Dualities are central to this poem, as with most of Walcott’s poetry. In addition to the central duality of the fluid metaphor of the trees and the colonial memory, Walcott uses a range of images that emphasise the tension between the past and present. The contrast between the classical images of “brown daphnes” and the “sacred grove” (which produces an immediate sense of the affinity towards nature of some native African tribes like the “Evil Forest” of the Ibo in Chinua Achebe’s Things Fall Apart) shows the poet’s sense of divided identity. He sees the brutality of the colonial past but uses the culture of those he condemns to express the torture of it. Walcott’s juxtaposition of the two cultures can be interpreted as showing the intense conflict between these different identities and the horrific personal struggles caused by colonialism.

However, Walcott himself has emphasised the importance of universality in his poetry (just as he reflects in ‘Ruins of a Great House’ that “all in compassion ends”). Therefore, the dualities between man and nature in the central metaphor and the brutality of the colonial memory allow Walcott to develop his universal perspective in showing the “grove grieves in silence, like parental love.” This final image is ambiguous but the overriding sense must be positive. The personification of the natural surroundings (“within the bent arms of this grove”) suggests a comfort and godly force overcoming the brutality that characterises the majority of the poem. However, the connotations of “grieving in silence” undermine this by suggesting that the postcolonial memory is persistent. The control and slowing of the rhythm in the final line which separates “like parental love” could suggest a sense of lament in which the words could be read as sighing and remorseful. Equally, they could be interpreted as full of pride and hope and slowed to a powerful exclamatory rhythm. The alliteration and consonance of the ‘l’ sound is soft and the echoing of the monosyllabic “like” and “love” suggests a more hopeful tone in which Walcott may be suggesting that the colonial past is slowly forgotten and the “brown daphnes” have become closer to the Caribbean. The significant shift in tone in the final stanza from the horrific penultimate stanza further implies the positive intentions of this final image.

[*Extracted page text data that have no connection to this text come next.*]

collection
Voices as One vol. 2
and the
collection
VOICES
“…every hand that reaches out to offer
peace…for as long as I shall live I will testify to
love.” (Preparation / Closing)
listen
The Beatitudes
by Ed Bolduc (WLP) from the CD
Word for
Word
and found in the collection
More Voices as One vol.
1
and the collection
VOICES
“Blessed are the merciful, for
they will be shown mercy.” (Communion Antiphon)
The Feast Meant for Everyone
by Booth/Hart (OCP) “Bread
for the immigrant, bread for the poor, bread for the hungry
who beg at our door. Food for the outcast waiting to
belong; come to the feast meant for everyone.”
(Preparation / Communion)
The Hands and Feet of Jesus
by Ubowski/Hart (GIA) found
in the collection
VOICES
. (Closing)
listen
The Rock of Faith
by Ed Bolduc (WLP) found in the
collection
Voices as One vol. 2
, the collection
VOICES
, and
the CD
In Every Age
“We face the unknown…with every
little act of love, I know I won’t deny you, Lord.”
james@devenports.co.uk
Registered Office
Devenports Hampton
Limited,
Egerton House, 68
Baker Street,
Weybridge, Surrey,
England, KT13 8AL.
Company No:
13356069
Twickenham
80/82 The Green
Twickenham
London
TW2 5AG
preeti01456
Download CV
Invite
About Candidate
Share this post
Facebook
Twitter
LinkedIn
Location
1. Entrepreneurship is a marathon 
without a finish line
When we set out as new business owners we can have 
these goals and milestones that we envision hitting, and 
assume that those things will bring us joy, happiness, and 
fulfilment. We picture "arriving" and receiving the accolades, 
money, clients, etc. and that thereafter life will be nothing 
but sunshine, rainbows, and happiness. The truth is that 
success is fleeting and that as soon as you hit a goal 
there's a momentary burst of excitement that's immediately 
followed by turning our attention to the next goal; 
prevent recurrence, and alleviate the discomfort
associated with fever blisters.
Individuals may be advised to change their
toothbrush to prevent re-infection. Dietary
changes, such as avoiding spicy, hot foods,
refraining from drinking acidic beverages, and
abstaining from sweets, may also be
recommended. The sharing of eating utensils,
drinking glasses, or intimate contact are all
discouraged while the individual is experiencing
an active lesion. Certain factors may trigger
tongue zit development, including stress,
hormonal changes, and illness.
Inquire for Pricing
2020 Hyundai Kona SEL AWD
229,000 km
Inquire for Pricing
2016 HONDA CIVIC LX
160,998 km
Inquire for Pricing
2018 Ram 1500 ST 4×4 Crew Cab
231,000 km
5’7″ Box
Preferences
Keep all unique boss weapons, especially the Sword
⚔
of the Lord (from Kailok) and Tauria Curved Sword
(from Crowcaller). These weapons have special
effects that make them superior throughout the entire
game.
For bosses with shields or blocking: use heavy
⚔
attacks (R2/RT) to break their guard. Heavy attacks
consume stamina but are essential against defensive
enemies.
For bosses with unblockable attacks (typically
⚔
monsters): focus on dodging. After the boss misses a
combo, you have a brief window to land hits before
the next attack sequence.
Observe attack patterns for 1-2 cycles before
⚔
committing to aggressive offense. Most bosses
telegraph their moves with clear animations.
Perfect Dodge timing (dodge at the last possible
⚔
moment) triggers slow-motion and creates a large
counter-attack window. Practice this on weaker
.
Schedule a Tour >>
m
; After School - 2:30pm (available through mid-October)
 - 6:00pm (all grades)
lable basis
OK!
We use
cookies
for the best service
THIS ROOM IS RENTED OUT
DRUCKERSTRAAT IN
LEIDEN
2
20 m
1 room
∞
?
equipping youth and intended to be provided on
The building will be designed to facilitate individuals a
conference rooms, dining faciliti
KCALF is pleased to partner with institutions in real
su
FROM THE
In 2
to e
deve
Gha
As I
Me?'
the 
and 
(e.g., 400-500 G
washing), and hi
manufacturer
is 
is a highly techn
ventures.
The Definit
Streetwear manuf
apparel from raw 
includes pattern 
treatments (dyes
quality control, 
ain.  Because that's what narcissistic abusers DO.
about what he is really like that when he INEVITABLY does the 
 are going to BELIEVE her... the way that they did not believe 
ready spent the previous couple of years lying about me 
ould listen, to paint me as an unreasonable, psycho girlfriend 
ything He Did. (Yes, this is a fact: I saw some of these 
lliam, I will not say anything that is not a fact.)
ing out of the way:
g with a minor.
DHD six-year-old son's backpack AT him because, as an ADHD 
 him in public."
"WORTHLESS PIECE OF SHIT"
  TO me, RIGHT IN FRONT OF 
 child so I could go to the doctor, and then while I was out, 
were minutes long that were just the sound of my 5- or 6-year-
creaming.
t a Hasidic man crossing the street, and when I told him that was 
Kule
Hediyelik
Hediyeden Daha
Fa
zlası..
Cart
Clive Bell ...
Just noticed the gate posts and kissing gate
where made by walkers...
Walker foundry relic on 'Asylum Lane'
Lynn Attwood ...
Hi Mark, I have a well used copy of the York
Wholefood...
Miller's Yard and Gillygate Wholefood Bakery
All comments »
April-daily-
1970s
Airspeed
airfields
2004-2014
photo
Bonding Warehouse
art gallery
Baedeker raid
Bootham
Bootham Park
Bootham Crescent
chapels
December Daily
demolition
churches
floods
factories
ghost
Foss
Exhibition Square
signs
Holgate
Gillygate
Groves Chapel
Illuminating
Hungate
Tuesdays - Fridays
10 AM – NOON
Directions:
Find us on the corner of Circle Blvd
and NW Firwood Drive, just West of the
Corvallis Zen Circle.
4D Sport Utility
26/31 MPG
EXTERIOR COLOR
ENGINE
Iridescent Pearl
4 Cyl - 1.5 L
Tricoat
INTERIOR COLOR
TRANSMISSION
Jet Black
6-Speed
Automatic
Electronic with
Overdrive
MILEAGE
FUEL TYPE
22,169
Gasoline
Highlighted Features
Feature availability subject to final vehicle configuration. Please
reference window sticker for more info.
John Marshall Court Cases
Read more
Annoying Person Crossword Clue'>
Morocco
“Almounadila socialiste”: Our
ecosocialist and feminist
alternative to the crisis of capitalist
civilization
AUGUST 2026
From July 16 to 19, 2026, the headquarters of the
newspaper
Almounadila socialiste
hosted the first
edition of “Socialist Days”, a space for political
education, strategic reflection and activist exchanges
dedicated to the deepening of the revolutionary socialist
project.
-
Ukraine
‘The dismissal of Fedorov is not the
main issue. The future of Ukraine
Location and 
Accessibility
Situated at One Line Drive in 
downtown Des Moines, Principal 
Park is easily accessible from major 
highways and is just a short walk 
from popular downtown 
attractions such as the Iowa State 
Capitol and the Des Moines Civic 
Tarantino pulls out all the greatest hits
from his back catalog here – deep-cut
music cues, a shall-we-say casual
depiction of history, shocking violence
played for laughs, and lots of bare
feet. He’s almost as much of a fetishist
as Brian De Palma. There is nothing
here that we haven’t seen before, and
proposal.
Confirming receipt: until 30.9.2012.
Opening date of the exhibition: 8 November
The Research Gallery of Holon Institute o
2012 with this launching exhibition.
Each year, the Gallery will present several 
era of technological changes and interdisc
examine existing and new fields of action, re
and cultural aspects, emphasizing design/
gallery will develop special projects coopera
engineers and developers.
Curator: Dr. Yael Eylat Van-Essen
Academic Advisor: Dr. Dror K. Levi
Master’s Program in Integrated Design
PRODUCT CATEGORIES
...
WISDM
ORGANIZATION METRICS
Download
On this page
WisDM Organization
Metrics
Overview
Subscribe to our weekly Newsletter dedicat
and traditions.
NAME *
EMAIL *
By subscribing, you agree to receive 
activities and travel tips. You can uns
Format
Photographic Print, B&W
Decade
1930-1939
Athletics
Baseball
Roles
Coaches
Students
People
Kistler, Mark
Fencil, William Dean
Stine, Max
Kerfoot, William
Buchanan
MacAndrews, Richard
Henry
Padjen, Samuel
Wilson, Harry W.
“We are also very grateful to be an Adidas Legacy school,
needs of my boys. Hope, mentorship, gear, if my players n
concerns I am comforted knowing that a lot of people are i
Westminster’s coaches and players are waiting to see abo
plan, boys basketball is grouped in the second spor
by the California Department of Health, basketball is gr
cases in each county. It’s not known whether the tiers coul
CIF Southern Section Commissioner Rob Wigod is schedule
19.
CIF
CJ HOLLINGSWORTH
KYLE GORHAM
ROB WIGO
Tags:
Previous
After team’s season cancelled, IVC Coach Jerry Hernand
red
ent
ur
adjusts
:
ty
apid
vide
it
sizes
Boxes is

Walcott, and in particular ‘The Almond Trees’, does not fit a ‘typical’ genre of the postcolonial (if something such could exist). In the earliest postcolonial texts such as Chinua Achebe’s Things Fall Apart, written at a time and by a man with a biography not too dissimilar to Walcott (in terms of education and influence), the presentation of the postcolonial is extremely different to that in ‘The Almond Trees’. Whereas Achebe laments the loss of culture and to some extent the violent disintegration of the Ibo way of life, Walcott presents a greater sense of the brutality colonial history. Whereas Achebe uses a simple prose (despite his Western education) and descriptive narrative to reflect the vernacular, oral tradition, Walcott embraces the Western culture with his use of classical images and embellished verse in ‘The Almond Trees’. Here he shows that fundamentally he is a literary artist. Unlike some postcolonial and post-post-colonial traditions, Walcott does not consider the sense of dislocation, hybridity or double consciousness (so apparent in different types of literary expression to Walcott) such as Zadie Smith’s White Teeth. Although Walcott is witty, sharp and perceptive (shown in his subversion of the theme of “no visible history” and his opening that “there’s nothing here”), he is not primarily humorous, nor is his work explicitly postcolonial in condemnation. However, as with many other postcolonial texts, he develops the theme of universality in ‘The Almond Trees’ by juxtaposing history and memory to show a “metamorphosis” of Caribbean identity. Just as Dharker concludes explicitly, “look into its outcast eyes / and recognise it as your own” and Achebe reflects, “what is good among one people is an abomination among others” so Walcott ends, more subtly the need to “acknowledge[ ] / that past” and understand a shared origin “like parental love.”